Stablecoins are cryptocurrencies pegged to a stable value — usually $1 USD. They're the most used asset in DeFi, the primary trading pair on most exchanges, and the bridge between volatile crypto and predictable value.
The Main Types
Fiat-Backed (Centralized)
USDC (Circle) — The most trusted stablecoin in DeFi. Backed by cash and short-term US Treasuries, monthly attestations from Grant Thornton. US-regulated. When SVB failed in 2023, USDC briefly depegged but recovered within days once reserves were clarified.
USDT (Tether) — Highest market cap stablecoin globally. Historically opaque about reserves but has maintained its peg through multiple market crises. More counterparty risk than USDC for institutional use.
PYUSD (PayPal) — Issued by PayPal, backed by US Treasuries and deposits. Growing but smaller market cap.
Risks: Regulatory action against issuer, reserve misrepresentation, wallet blacklisting (both USDC and USDT can freeze addresses).
Crypto-Backed (Decentralized)
DAI / USDS (MakerDAO/Sky) — Backed by overcollateralized crypto (ETH, USDC, BTC). If collateral drops, the system auto-liquidates to maintain the peg. More decentralized but complex and slightly less capital-efficient.
crvUSD (Curve) — Uses soft-liquidation via LLAMMA — gradual rebalancing instead of hard liquidations.
Algorithmic (Mostly Failed)
UST (Terra/Luna) — $18 billion evaporated in May 2022 when the peg mechanism broke.

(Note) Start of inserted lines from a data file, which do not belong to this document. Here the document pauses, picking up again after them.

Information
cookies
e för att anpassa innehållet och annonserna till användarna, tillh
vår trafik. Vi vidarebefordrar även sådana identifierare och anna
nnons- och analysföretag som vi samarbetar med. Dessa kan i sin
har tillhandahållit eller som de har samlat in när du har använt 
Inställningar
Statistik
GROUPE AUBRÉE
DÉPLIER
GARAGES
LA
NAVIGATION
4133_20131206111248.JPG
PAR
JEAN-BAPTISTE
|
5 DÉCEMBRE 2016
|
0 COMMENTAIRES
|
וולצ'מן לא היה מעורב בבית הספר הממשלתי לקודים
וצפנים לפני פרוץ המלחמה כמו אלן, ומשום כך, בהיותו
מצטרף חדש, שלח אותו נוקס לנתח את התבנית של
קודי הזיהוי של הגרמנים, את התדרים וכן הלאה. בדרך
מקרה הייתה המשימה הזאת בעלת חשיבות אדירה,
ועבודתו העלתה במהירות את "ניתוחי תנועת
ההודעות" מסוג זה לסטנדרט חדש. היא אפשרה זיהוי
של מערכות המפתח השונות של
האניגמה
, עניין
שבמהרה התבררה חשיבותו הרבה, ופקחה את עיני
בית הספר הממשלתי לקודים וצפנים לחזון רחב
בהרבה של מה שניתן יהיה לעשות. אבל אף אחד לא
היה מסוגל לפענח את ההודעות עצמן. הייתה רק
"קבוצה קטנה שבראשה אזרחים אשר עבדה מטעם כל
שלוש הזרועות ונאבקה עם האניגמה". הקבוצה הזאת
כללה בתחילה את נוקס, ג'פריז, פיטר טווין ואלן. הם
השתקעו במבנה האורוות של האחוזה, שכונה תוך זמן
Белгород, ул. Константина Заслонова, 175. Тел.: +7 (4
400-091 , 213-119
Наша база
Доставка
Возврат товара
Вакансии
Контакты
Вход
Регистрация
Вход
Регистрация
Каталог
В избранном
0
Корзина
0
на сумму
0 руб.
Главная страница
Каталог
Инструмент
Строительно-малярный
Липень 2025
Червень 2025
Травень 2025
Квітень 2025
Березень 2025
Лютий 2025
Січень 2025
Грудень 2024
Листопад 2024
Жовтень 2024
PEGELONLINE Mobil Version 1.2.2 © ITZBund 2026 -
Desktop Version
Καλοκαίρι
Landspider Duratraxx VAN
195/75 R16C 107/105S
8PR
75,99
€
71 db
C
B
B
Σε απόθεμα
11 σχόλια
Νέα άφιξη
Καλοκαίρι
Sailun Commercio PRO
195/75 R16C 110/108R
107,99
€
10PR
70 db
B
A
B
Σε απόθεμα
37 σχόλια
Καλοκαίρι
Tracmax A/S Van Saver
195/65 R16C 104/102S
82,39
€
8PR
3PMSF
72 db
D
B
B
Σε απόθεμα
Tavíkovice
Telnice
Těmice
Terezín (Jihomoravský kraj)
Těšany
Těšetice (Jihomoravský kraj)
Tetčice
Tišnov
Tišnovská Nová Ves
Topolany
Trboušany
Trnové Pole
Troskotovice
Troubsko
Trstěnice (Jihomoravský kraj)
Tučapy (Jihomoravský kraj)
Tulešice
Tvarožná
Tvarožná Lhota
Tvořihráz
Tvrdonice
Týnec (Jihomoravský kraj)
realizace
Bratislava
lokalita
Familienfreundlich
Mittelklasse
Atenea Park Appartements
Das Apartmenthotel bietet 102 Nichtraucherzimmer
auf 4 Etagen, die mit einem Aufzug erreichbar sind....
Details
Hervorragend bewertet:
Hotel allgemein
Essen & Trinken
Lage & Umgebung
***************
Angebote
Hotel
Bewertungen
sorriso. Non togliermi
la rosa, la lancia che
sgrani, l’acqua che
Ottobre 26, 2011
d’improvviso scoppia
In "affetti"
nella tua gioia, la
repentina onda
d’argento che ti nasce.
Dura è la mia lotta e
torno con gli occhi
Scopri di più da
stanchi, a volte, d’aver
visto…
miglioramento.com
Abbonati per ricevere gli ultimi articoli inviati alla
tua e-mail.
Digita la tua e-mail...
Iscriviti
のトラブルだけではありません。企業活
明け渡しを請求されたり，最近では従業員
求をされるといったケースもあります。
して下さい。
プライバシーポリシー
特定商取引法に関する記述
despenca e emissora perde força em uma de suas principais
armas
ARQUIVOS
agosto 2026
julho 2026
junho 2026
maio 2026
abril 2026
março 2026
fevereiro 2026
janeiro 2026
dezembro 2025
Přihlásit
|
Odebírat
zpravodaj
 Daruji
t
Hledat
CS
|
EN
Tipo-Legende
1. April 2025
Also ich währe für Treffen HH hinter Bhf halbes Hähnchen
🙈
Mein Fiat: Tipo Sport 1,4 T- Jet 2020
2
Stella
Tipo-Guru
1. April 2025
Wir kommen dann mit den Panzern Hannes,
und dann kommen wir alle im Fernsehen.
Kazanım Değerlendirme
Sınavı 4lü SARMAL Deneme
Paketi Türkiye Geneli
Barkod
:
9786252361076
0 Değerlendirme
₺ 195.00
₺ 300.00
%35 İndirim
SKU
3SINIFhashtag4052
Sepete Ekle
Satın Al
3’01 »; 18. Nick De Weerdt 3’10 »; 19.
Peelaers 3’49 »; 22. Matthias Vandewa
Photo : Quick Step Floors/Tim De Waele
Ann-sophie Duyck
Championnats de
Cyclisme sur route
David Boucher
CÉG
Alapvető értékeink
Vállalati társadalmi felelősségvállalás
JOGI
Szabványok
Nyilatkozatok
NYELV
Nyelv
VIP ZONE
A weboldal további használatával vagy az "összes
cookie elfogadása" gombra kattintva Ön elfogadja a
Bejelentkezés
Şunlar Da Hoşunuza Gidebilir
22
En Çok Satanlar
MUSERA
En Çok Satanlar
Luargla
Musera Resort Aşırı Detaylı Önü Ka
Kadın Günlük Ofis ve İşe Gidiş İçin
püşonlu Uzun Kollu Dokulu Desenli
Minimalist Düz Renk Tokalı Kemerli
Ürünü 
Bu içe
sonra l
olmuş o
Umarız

Wiped out in 3 days.
In 2026, remaining algorithmic stablecoins have moved toward more collateral backing after the UST lesson. Rule of thumb: be very cautious of any stablecoin offering >5% yield with no clear collateral backing.
Which Stablecoin for What
| Use case | Best option | |---|---| | DeFi on Solana | USDC | | DeFi on Ethereum/Base | USDC or DAI | | Offshore exchange trading | USDT (most pairs) | | Maximum decentralization | DAI/USDS |
Stablecoin Yield in 2026
Earning yield on stablecoins is one of the more accessible DeFi strategies — lower volatility, lower IL risk.
Common sources:
- Lending protocols (Aave, Compound, Morpho) — Supply USDC, earn from borrowers
- DEX LP (USDC/USDT pools) — Earn trading fees, near-zero IL
- RWA yield (Ondo, Superstate) — Tokenized US Treasuries, 4–6% real yield
- Protocol staking — Often inflated rates paid in native tokens (emission yield, not real yield)
Real yield = backed by actual protocol revenue or real-world assets. Emission yield = comes from minting new tokens. Unsustainable long-term.